— WORK INSTRUCTIONS —
Copy out the entire forum thread below about processing millions of database records, word for word.

=== READING PASSAGE ===

I have a MS SQL Server database table that contains 5 million records. The
primary key of the table is a GUID.

I need to write an application that reads each of these records and passes
some values to another process.

What's the best way to retrieve the records to be processed?

Reading the records into a DataTable would probably result in far too much
memory usage.

Does using a DataReader pass the load (and hence memory problem) onto SQL
Server instead?

Reading batches of records would be difficult as the primary key is a GUID
and is not sequential.

What about reading the primary key values into a DataTable and then reading
batches of records?

Has anyone had to solve a similar problem?

Thanks,
Peter

Re: Best way to process millions of records by John

John
Tue Jan 04 09:34:44 CST 2005

"Peter Sedman" <psedman@community.nospam> wrote in message
news:%23vyVEAn8EHA.1452@TK2MSFTNGP11.phx.gbl...
>I have a MS SQL Server database table that contains 5 million records. The
> primary key of the table is a GUID.

=== DATA FOR ANALYSIS ===

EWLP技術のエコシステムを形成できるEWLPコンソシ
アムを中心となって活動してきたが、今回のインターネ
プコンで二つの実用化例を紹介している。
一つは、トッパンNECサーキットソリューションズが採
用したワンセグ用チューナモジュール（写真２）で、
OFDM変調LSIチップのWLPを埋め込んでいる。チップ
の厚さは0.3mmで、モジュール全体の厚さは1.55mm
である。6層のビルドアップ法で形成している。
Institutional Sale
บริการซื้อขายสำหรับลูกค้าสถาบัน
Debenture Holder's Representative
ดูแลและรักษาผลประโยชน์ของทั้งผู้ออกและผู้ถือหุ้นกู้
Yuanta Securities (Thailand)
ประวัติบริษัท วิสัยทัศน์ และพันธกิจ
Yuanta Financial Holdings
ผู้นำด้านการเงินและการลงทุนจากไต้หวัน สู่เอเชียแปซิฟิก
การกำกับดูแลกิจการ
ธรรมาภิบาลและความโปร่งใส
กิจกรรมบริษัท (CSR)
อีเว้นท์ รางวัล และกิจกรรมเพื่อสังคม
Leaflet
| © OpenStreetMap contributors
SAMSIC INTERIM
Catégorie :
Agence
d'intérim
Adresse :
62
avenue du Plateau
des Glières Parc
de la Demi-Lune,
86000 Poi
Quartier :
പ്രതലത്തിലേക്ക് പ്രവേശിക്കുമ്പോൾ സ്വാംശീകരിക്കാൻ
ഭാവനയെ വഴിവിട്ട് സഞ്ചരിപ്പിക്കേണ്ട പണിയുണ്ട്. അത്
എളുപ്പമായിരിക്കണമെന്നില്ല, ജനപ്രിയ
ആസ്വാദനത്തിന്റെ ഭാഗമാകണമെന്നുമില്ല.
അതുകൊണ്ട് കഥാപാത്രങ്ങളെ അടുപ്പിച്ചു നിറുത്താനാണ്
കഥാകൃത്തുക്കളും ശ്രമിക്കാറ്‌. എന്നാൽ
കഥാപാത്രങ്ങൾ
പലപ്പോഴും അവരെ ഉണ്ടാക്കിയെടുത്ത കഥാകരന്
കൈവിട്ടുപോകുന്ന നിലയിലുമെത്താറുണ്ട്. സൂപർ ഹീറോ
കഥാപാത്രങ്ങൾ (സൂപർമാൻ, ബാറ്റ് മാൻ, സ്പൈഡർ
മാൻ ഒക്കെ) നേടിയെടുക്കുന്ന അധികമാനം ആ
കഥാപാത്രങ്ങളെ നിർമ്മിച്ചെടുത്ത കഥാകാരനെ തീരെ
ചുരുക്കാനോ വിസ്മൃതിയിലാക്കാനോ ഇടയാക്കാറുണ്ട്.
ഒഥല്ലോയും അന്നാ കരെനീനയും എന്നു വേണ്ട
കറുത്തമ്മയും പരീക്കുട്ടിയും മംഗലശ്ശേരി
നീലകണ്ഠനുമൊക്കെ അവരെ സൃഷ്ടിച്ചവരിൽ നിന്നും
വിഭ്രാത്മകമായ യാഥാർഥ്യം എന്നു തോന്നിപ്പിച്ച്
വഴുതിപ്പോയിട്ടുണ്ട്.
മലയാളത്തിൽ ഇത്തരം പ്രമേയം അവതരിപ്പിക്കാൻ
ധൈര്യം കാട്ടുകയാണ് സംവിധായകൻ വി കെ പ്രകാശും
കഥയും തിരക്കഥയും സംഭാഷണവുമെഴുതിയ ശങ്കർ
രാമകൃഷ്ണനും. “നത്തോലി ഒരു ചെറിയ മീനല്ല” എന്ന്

===

— PROBLEM SOLUTION —
I have a MS SQL Server database table that contains 5 million records. The
primary key of the table is a GUID.

I need to write an application that reads each of these records and passes
some values to another process.

What's the best way to retrieve the records to be processed?

Reading the records into a DataTable would probably result in far too much
memory usage.

Does using a DataReader pass the load (and hence memory problem) onto SQL
Server instead?

Reading batches of records would be difficult as the primary key is a GUID
and is not sequential.

What about reading the primary key values into a DataTable and then reading
batches of records?

Has anyone had to solve a similar problem?

Thanks,
Peter

Re: Best way to process millions of records by John

John
Tue Jan 04 09:34:44 CST 2005

"Peter Sedman" <psedman@community.nospam> wrote in message
news:%23vyVEAn8EHA.1452@TK2MSFTNGP11.phx.gbl...
>I have a MS SQL Server database table that contains 5 million records. The
> primary key of the table is a GUID.